Excerpts from a dataset
↓↓↓
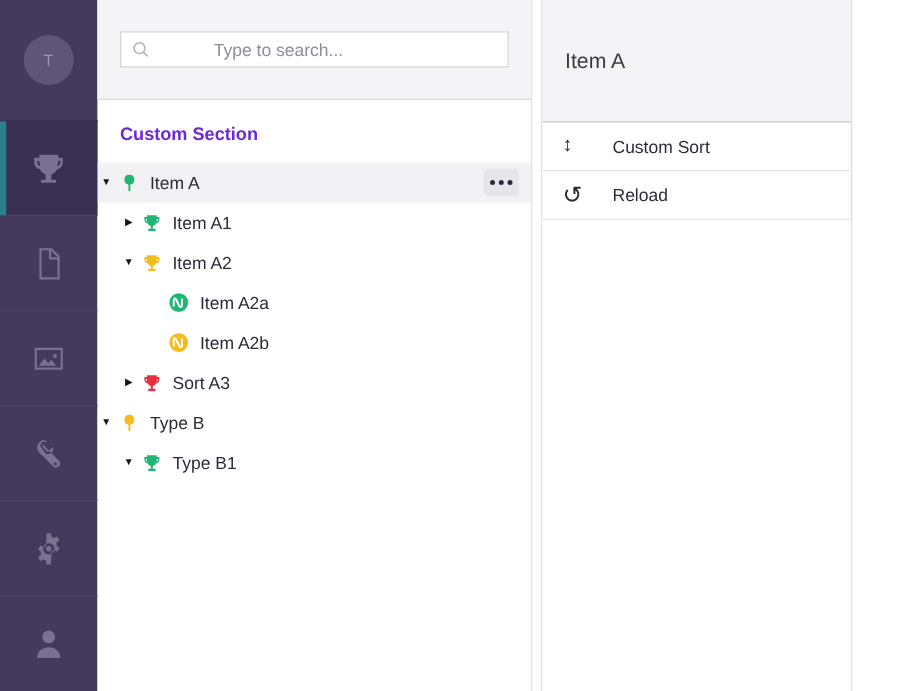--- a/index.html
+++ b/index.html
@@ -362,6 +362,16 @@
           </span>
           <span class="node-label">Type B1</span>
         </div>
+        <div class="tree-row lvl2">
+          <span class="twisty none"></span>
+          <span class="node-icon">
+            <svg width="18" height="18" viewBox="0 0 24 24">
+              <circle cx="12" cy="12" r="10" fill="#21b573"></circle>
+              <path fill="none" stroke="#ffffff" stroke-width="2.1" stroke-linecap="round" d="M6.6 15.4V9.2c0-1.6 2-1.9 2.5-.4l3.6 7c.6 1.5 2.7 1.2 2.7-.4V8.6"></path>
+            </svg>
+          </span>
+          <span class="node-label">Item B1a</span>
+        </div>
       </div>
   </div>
↑↑↑
Your goal —
Count, in the records above, the lines that contain "class", and write only the resulting number.

Answer box —
5